Sweden, as the last remaining piece of the puzzle, has gained enormous attention due to an intricate web of complex relationships: NATO’s unified stance against Russia, European solidarity in the face of aggression, protection of the so-called “rules-based liberal order”, Turkey’s position in the alliance, US’ position on the Gaza war, defense procurement deals, and more. The complex process of Sweden's accession involved Turkey's conditional support tied to issues such as counterterrorism measures and arms embargoes.
Turkey's parliamentary approval of Sweden's NATO accession, after a period of uncertainty and diplomatic maneuvering, marks a significant development in the geopolitical landscape. The historical context of NATO's expansion, particularly Russia's concerns and reactions, sheds light on the complex dynamics at play. Turkey's decision to lift its veto, despite losing a bargaining card, is a strategic move with multiple objectives. By leveraging its approval for Sweden's NATO accession, Turkey aims to address various bilateral issues with both Sweden and the US.

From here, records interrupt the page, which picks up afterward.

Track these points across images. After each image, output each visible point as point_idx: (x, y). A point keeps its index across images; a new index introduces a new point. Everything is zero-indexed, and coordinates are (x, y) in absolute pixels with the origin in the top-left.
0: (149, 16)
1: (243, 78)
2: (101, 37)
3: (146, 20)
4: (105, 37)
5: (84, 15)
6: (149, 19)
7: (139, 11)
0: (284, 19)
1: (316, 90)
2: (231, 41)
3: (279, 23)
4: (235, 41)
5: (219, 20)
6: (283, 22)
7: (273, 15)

Whatever the outcome, it does not favor or undermine Turkey’s defense posture directly, but there is an indirect link to Ankara’s expectations from NATO allies to meeting legitimate security interests. The unfolding narrative, entwined with defense contracts, geopolitical interests, and domestic politics, underscores the multifaceted challenges faced by Turkey navigating the intricate landscape of international alliances. As the process evolves, the intertwined dynamics of NATO expansion, regional security, and bilateral negotiations shape the path of Sweden's journey toward NATO membership, leaving the outcome contingent on a delicate balance of diplomatic maneuvers and geopolitical realities.
In this context, Turkey's calculated move reflects its pursuit of strategic advantages and the complexities of balancing regional and global interests. The timing of this decision to approve Sweden’s bid, amidst domestic challenges and regional conflicts, underscores President Erdoğan's need for international support and a strategic position ahead of upcoming elections and crucial diplomatic engagements, including a meeting with Russian President Putin.
While approval has been granted, potential complications tied to Turkey's stance on several issues, from the YPG/PKK in Syria and Iraq to the Israel-Hamas conflict, may add layers of complexity to the aftermath of this diplomatic maneuver. The evolving dynamics in the region and global geopolitical shifts will continue to shape the repercussions of Turkey's decision and its implications for NATO's future engagements. With many moving parts in the puzzle, and the attention having shifted to the Middle East for the time being, the question on Sweden’s NATO accession will continue to occupy minds for some time to come.